PAGE EXCERPT:
* Start *

Which of the following reasons might lead to an early contract termination for convenience?

Contracts are extremely important in business affairs. Although parties to a contract have every intention of fulfilling the contractual requirements, there may be a need to terminate the contract under certain circumstances. If there is no clause in the contract allowing for early termination, the party seeking to terminate the contract may be in a very difficult, and often times costly, position. It is critical that the parties consider an early termination provision in their construction contract. If there is such a provision, it is equally important that the party seeking early termination follow the procedure included within the provision when terminating the contract. If there is no provision or if the party seeking early termination does not follow the procedure contained in the contract, significant damages may flow from the unlawful termination.

There are two basic types of termination. These are termination with cause and termination without cause. It is important to understand the basics of each type of termination to make sure you are adhering to what is stated in the contract.

* End *

TO DO:
a. According to the passage on contract termination, what are the two basic types of termination?
b. Reproduce the part of the passage on contract termination that opens with the words containing "There are two" and closes with "in the contract.", keeping every word unchanged.
The records have no role in this exercise.

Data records
* Start *

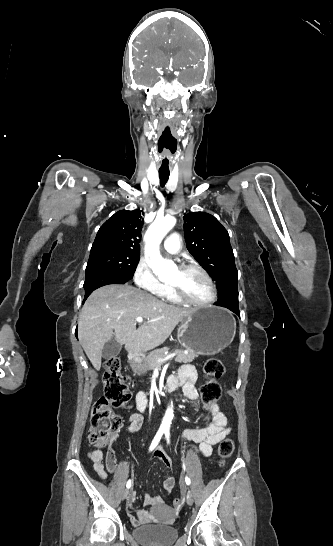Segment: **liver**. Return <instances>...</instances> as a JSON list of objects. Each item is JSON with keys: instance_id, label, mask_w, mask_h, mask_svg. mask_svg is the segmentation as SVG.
<instances>
[{"instance_id": "obj_1", "label": "liver", "mask_w": 333, "mask_h": 546, "mask_svg": "<svg viewBox=\"0 0 333 546\" xmlns=\"http://www.w3.org/2000/svg\"><path fill=\"white\" fill-rule=\"evenodd\" d=\"M196 309L168 305L131 285H106L86 300L78 320V338L96 370L101 367L102 350L112 339L126 350L144 353L169 337L177 324ZM147 323L136 329V318Z\"/></svg>"}]
</instances>
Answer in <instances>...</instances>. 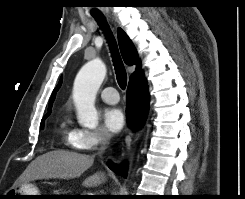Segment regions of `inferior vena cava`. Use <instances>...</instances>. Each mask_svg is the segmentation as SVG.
Wrapping results in <instances>:
<instances>
[{
	"label": "inferior vena cava",
	"mask_w": 245,
	"mask_h": 199,
	"mask_svg": "<svg viewBox=\"0 0 245 199\" xmlns=\"http://www.w3.org/2000/svg\"><path fill=\"white\" fill-rule=\"evenodd\" d=\"M111 137V134L108 131H104L101 137V148L100 153H102L106 146L109 144V139Z\"/></svg>",
	"instance_id": "inferior-vena-cava-1"
}]
</instances>
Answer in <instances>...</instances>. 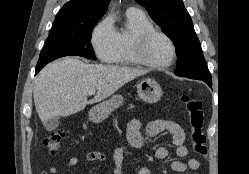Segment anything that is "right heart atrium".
<instances>
[{"label": "right heart atrium", "instance_id": "obj_1", "mask_svg": "<svg viewBox=\"0 0 249 174\" xmlns=\"http://www.w3.org/2000/svg\"><path fill=\"white\" fill-rule=\"evenodd\" d=\"M91 44L97 57L103 62H112L118 52L116 30L109 19H103L94 28Z\"/></svg>", "mask_w": 249, "mask_h": 174}]
</instances>
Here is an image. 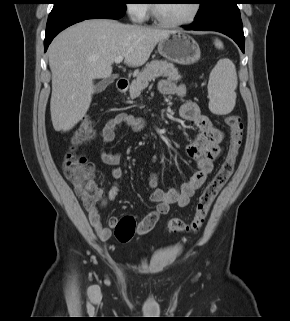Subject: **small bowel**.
<instances>
[{
	"mask_svg": "<svg viewBox=\"0 0 290 321\" xmlns=\"http://www.w3.org/2000/svg\"><path fill=\"white\" fill-rule=\"evenodd\" d=\"M159 90L164 96H177L180 98H183L187 92L184 84L177 85L171 80L161 81ZM179 112L180 116L190 122L197 131L193 141L186 146V154L196 162L197 171L180 188H172L168 191L159 188L157 174L150 175L148 178V185L151 189L150 200L156 204V207L138 224L137 230L139 234L149 232L160 217L169 211L171 205L186 206L194 192L205 183L213 170L215 160L222 153L223 132L216 128L210 119L201 113L199 106L194 101H184ZM121 125H125L137 132L141 131L144 127L141 119L128 113H119L109 119L99 132V137L105 145L114 141L116 129ZM100 158L104 164L113 166L111 170L112 185L106 192L100 189V206L104 207L108 201H114L118 197L123 171L119 167L120 154L110 153L104 147L100 152ZM86 211L90 224L98 237L104 241L108 240L112 235V228L117 224V219L111 217L108 225H104L96 205L92 208H86Z\"/></svg>",
	"mask_w": 290,
	"mask_h": 321,
	"instance_id": "obj_1",
	"label": "small bowel"
}]
</instances>
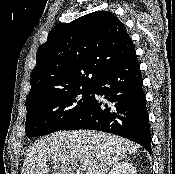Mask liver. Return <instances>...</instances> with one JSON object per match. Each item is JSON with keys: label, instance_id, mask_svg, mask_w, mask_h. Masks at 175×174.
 Wrapping results in <instances>:
<instances>
[{"label": "liver", "instance_id": "6515ba94", "mask_svg": "<svg viewBox=\"0 0 175 174\" xmlns=\"http://www.w3.org/2000/svg\"><path fill=\"white\" fill-rule=\"evenodd\" d=\"M139 146L125 138L100 131H59L35 142L28 150L21 174H76L77 163L86 174H107L109 169Z\"/></svg>", "mask_w": 175, "mask_h": 174}]
</instances>
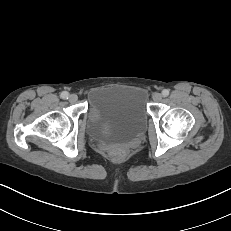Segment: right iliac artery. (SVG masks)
<instances>
[{"label": "right iliac artery", "mask_w": 231, "mask_h": 231, "mask_svg": "<svg viewBox=\"0 0 231 231\" xmlns=\"http://www.w3.org/2000/svg\"><path fill=\"white\" fill-rule=\"evenodd\" d=\"M60 97H61L62 99H68L69 93L66 92V91H63V92L61 93Z\"/></svg>", "instance_id": "right-iliac-artery-1"}]
</instances>
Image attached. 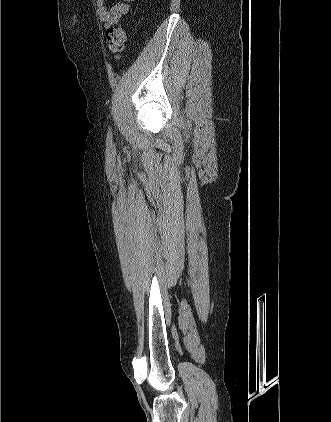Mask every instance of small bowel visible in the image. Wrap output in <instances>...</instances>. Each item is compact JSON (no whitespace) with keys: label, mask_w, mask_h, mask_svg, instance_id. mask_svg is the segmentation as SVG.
I'll return each instance as SVG.
<instances>
[{"label":"small bowel","mask_w":331,"mask_h":422,"mask_svg":"<svg viewBox=\"0 0 331 422\" xmlns=\"http://www.w3.org/2000/svg\"><path fill=\"white\" fill-rule=\"evenodd\" d=\"M133 0L117 1L112 7H106V0H96L98 15L104 27H110L119 22V20L130 11L128 2Z\"/></svg>","instance_id":"1"}]
</instances>
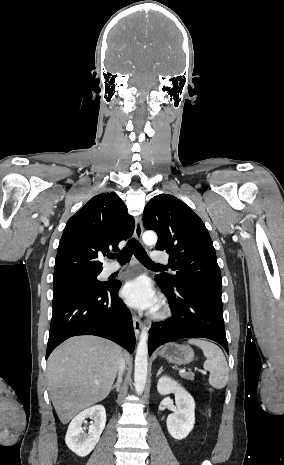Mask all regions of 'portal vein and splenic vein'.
Returning a JSON list of instances; mask_svg holds the SVG:
<instances>
[{"mask_svg":"<svg viewBox=\"0 0 284 465\" xmlns=\"http://www.w3.org/2000/svg\"><path fill=\"white\" fill-rule=\"evenodd\" d=\"M198 371H200V369H198ZM179 373H185L184 369L183 371H179ZM200 373H203V375H207L206 371H200Z\"/></svg>","mask_w":284,"mask_h":465,"instance_id":"portal-vein-and-splenic-vein-1","label":"portal vein and splenic vein"}]
</instances>
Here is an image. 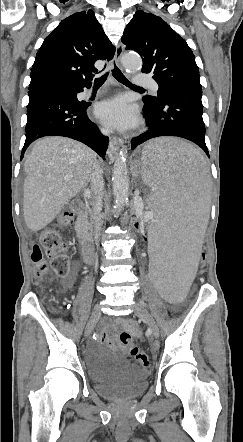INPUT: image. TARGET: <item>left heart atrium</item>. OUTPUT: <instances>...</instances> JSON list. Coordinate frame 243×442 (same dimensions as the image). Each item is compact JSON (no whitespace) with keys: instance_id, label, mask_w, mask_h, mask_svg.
<instances>
[{"instance_id":"39dd6f15","label":"left heart atrium","mask_w":243,"mask_h":442,"mask_svg":"<svg viewBox=\"0 0 243 442\" xmlns=\"http://www.w3.org/2000/svg\"><path fill=\"white\" fill-rule=\"evenodd\" d=\"M96 116L106 126L125 130L134 127L139 119L137 107L124 96H117L98 104Z\"/></svg>"}]
</instances>
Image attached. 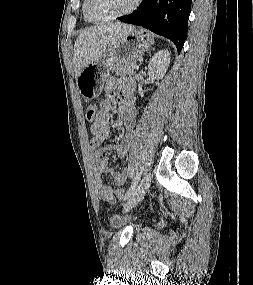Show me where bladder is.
Listing matches in <instances>:
<instances>
[{"instance_id": "obj_1", "label": "bladder", "mask_w": 253, "mask_h": 285, "mask_svg": "<svg viewBox=\"0 0 253 285\" xmlns=\"http://www.w3.org/2000/svg\"><path fill=\"white\" fill-rule=\"evenodd\" d=\"M109 222H110L111 226L118 228V227H122V226H126L128 224H131L133 222V217L127 216V215L119 213V212H115V213L111 214V216L109 218Z\"/></svg>"}]
</instances>
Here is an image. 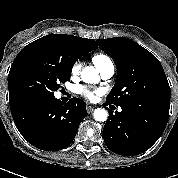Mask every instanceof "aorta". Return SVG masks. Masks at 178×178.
I'll use <instances>...</instances> for the list:
<instances>
[{
	"label": "aorta",
	"mask_w": 178,
	"mask_h": 178,
	"mask_svg": "<svg viewBox=\"0 0 178 178\" xmlns=\"http://www.w3.org/2000/svg\"><path fill=\"white\" fill-rule=\"evenodd\" d=\"M81 77L87 83H96L99 80L98 71L93 66L83 68ZM93 116L96 121L104 122L108 118V112L104 108H97L94 110Z\"/></svg>",
	"instance_id": "aorta-1"
}]
</instances>
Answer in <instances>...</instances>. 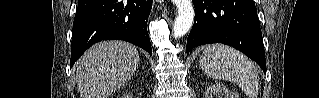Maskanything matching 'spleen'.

* End *

ANSWER LIST:
a. Termination with cause and termination without cause.

b.
There are two basic types of termination. These are termination with cause and termination without cause. It is important to understand the basics of each type of termination to make sure you are adhering to what is stated in the contract.